Besoin d’espace… Mais de grands espaces, pas question ! Ni de rêves américains d’ailleurs…. En effet, le lecteur, médusé, est subtilement embarqué dans une histoire au second degré où le romancier peine à construire sa fiction, une sorte de roman en perpétuel chantier !
Il le construit de A à Z sous nos yeux de lecteur, persuadé de plus, que quelques recettes saupoudrées des clichés habituels sur l’Amérique suffiront pour réussir son roman.
Rien n’est donné au départ, pas même le nom du héros.
Celui-ci est universitaire, divorcé et malheureux comme il se doit.
Les clichés se succèdent : il conduit une vieille Dodge blanche et, devenu alcoolique, laisse perpétuellement traîner sa bouteille de whisky sur la banquette. Tombé amoureux d’une nymphomane, ses déceptions amoureuses l’entraînent parmi la pègre !
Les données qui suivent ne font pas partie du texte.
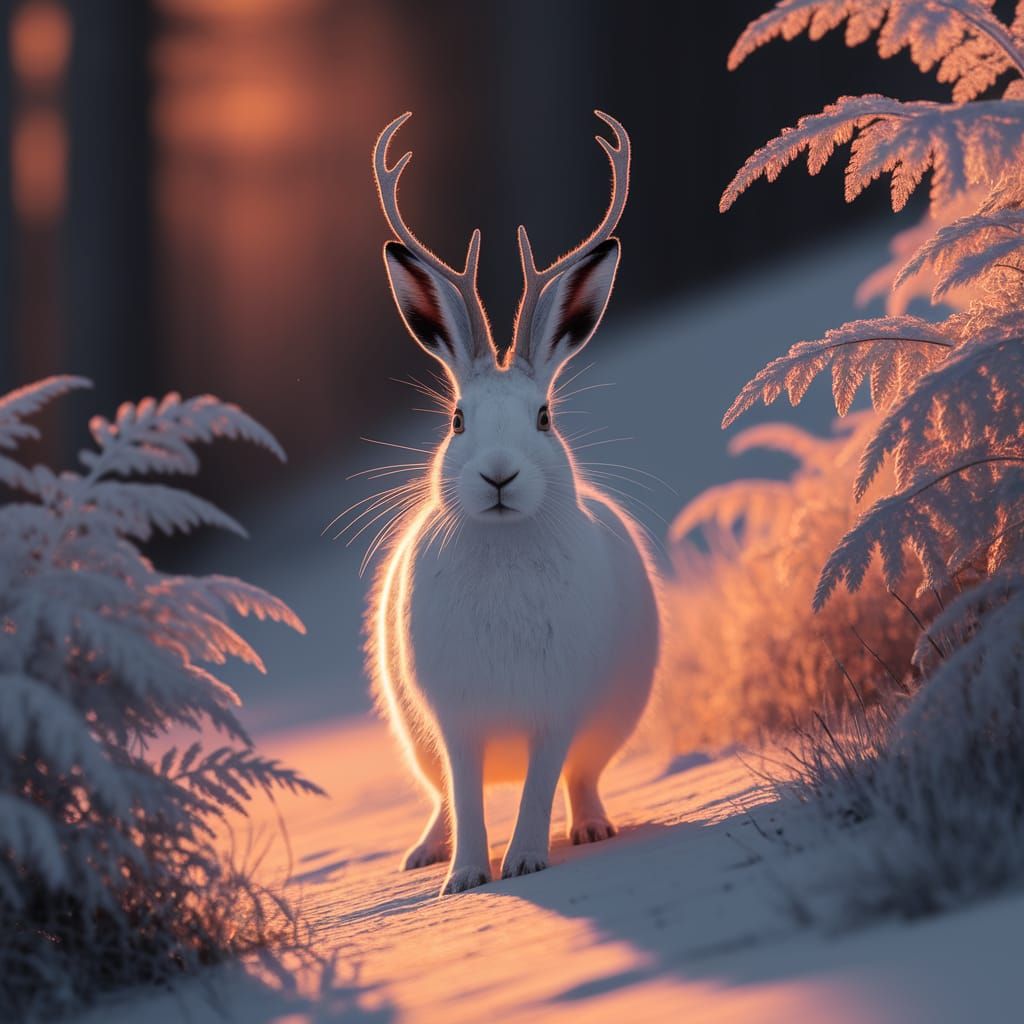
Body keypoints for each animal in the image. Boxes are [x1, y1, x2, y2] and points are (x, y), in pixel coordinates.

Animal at [365, 110, 660, 896]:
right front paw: (466, 878)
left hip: (605, 729)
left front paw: (525, 862)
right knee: (441, 798)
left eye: (544, 417)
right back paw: (423, 855)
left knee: (580, 780)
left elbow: (537, 785)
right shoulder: (454, 723)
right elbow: (468, 795)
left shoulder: (554, 714)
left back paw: (589, 829)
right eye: (457, 420)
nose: (499, 475)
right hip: (414, 740)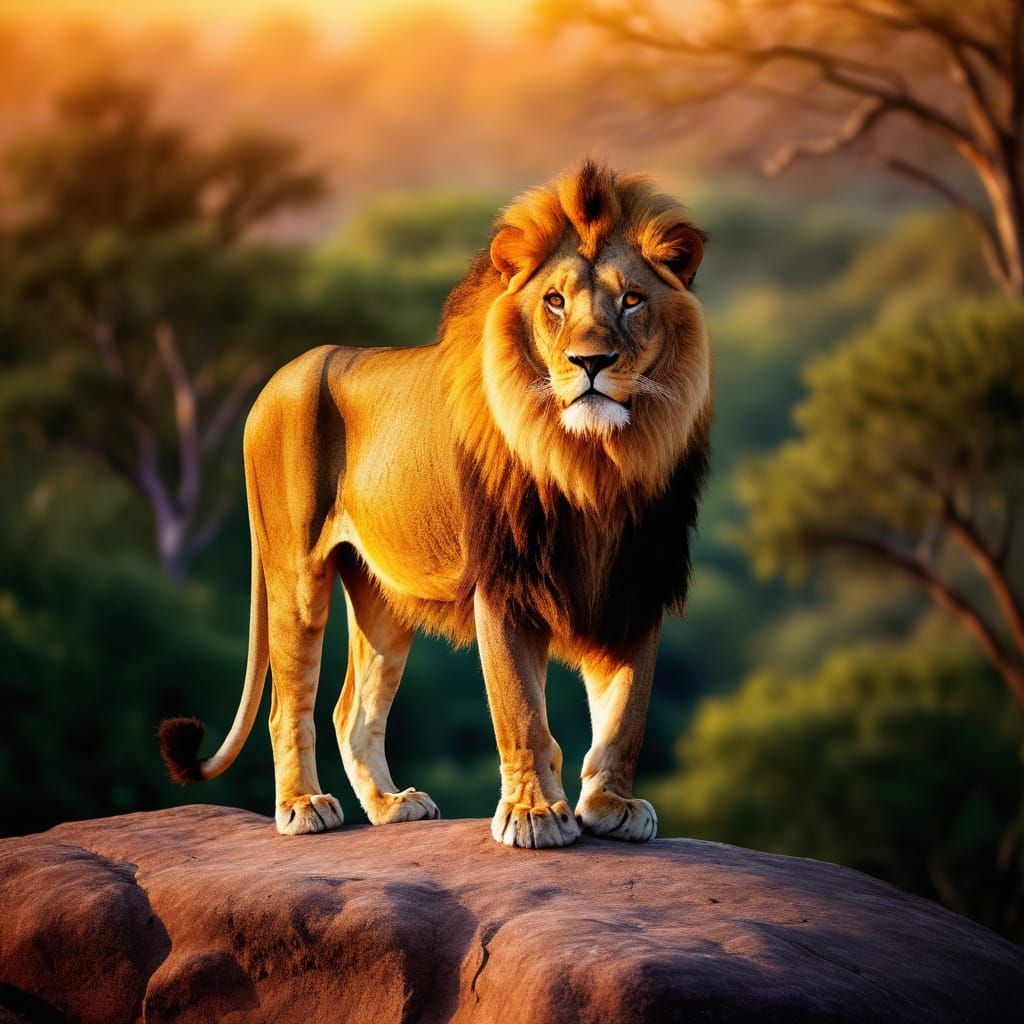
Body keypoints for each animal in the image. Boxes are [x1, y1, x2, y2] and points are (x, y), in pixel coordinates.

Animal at [159, 161, 712, 849]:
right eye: (555, 302)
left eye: (632, 299)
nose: (591, 362)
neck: (593, 463)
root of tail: (274, 378)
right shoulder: (504, 583)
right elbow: (521, 711)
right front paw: (534, 814)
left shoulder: (637, 582)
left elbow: (626, 715)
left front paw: (611, 806)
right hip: (295, 573)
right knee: (291, 703)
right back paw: (303, 806)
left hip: (382, 595)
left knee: (351, 710)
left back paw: (391, 804)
L’intrigue des plus banales, se construit sur fond de guerre d’Irak et sur la musique folk de Jim Sullivan, comme pour mieux donner au roman le genre américain.
Cette histoire est donc peu crédible et l’intérêt du roman surgit d’ailleurs ! Il vient de ce décalage qui crée l’ironie, du jeu sur les codes traditionnels du roman américain, à la mode chez les jeunes romanciers actuels.
Il reste que ce roman en construction, faussement « américain », décalé et, pour finir, inclassable, nous charme par son écriture et sa drôlerie.